LH2Face: Loss function for Hard High-quality Face
Fan Xie, Yang Wang, Yikang Jiao, Zhenyu Yuan, Congxi Chen, Chuanxin Zhao
TL;DR
LH2Face addresses the challenge of recognizing hard high-quality faces by introducing a vMF-based similarity with an adaptive margin (Uncertainty-Aware Margin Function), complemented by proxy-based losses to shape the proxy–sample space and a face-reconstruction renderer to inject 3D cues into FR training. The method explicitly ties margin and concentration to sample quality via $m = 0.35\mu_{|\mathbf{z}|}$ and $\kappa = |\mathbf{z}|$, and optimizes the overall loss $\mathcal{L}_{\text{FR}} = \mathcal{L}_{\text{vMF}} + \mathcal{L}_{\text{proxy-based}}$, where $\mathcal{L}_{\text{proxy-based}} = \mathcal{L}_{\text{pps}} + \mathcal{L}_{\text{pns}} + \mathcal{L}_{\text{pp}}$. A reconstruction branch adds $\mathcal{L}_{\text{train}} = \mathcal{L}_{\text{FR}} + \lambda_{\text{reco}}\mathcal{L}_{\text{reco}} + \lambda_{\text{canon}}\mathcal{L}_{\text{FR}}^{\text{canon}} + \lambda_{\text{view}}\mathcal{L}_{\text{view}}$ to jointly optimize FR and 3D-aware reconstruction.

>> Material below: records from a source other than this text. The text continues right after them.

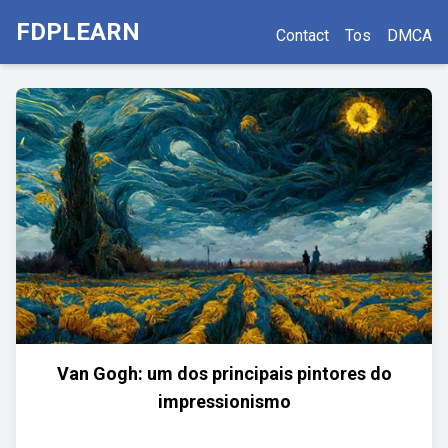
FDPLEARN
Contact
Tos
DMCA
Van Gogh: um dos principais pintores do
impressionismo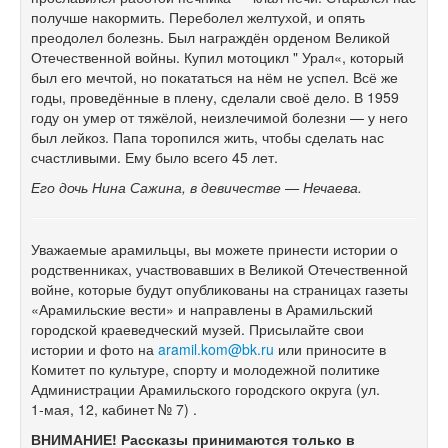
получше накормить. Переболел желтухой, и опять
преодолел болезнь. Был награждён орденом Великой
Отечественной войны. Купил мотоцикл " Урал«, который
был его мечтой, но покататься на нём не успел. Всё же
годы, проведённые в плену, сделали своё дело. В 1959
году он умер от тяжёлой, неизлечимой болезни — у него
был лейкоз. Папа торопился жить, чтобы сделать нас
счастливыми. Ему было всего 45 лет.
Его дочь Нина Сажина, в девичестве — Нечаева.
Уважаемые арамильцы, вы можете принести истории о
родственниках, участвовавших в Великой Отечественной
войне, которые будут опубликованы на страницах газеты
«Арамильские вести» и направлены в Арамильский
городской краеведческий музей. Присылайте свои
истории и фото на
arami
l
.kom@bk.ru
или приносите в
Комитет по культуре, спорту и молодежной политике
Администрации Арамильского городского округа (ул.
1-мая,
12, кабинет № 7) .
ВНИМАНИЕ! Рассказы принимаются только в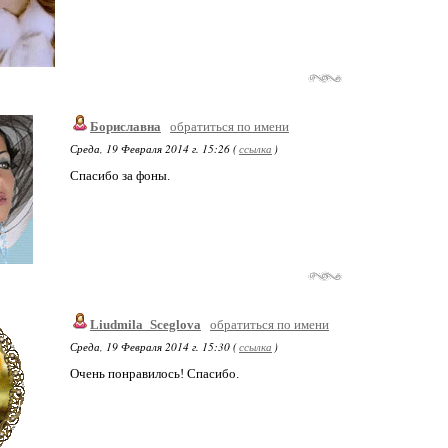
Бориславна
обратиться по имени
Среда, 19 Февраля 2014 г. 15:26 (
ссылка
)
Спасибо за фоны.
Liudmila_Sceglova
обратиться по имени
Среда, 19 Февраля 2014 г. 15:30 (
ссылка
)
Очень понравилось! Спасибо.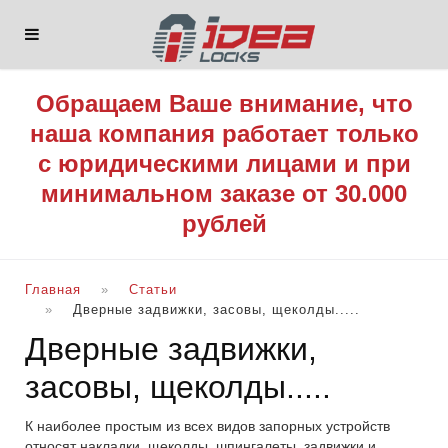
Обращаем Ваше внимание, что
наша компания работает только
с юридическими лицами и при
минимальном заказе от 30.000
рублей
Главная
Статьи
Дверные задвижки, засовы, щеколды.....
Дверные задвижки,
засовы, щеколды.....
К наиболее простым из всех видов запорных устройств
относят накладки, щеколды, шпингалеты, задвижки и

Empirical results on CPLFW, IJB-B/C, and related high-quality datasets show improvements over strong baselines, validating the approach and highlighting reconstruction as a productive auxiliary signal, while acknowledging limitations on very low-quality data and suggesting diffusion/GAN-based reconstruction as future work.
Abstract
In current practical face authentication systems, most face recognition (FR) algorithms are based on cosine similarity with softmax classification. Despite its reliable classification performance, this method struggles with hard samples. A popular strategy to improve FR performance is incorporating angular or cosine margins. However, it does not take face quality or recognition hardness into account, simply increasing the margin value and thus causing an overly uniform training strategy. To address this problem, a novel loss function is proposed, named Loss function for Hard High-quality Face (LH2Face). Firstly, a similarity measure based on the von Mises-Fisher (vMF) distribution is stated, specifically focusing on the logarithm of the Probability Density Function (PDF), which represents the distance between a probability distribution and a vector. Then, an adaptive margin-based multi-classification method using softmax, called the Uncertainty-Aware Margin Function, is implemented in the article. Furthermore, proxy-based loss functions are used to apply extra constraints between the proxy and sample to optimize their representation space distribution. Finally, a renderer is constructed that optimizes FR through face reconstruction and vice versa. Our LH2Face is superior to similiar schemes on hard high-quality face datasets, achieving 49.39% accuracy on the IJB-B dataset, which surpasses the second-place method by 2.37%.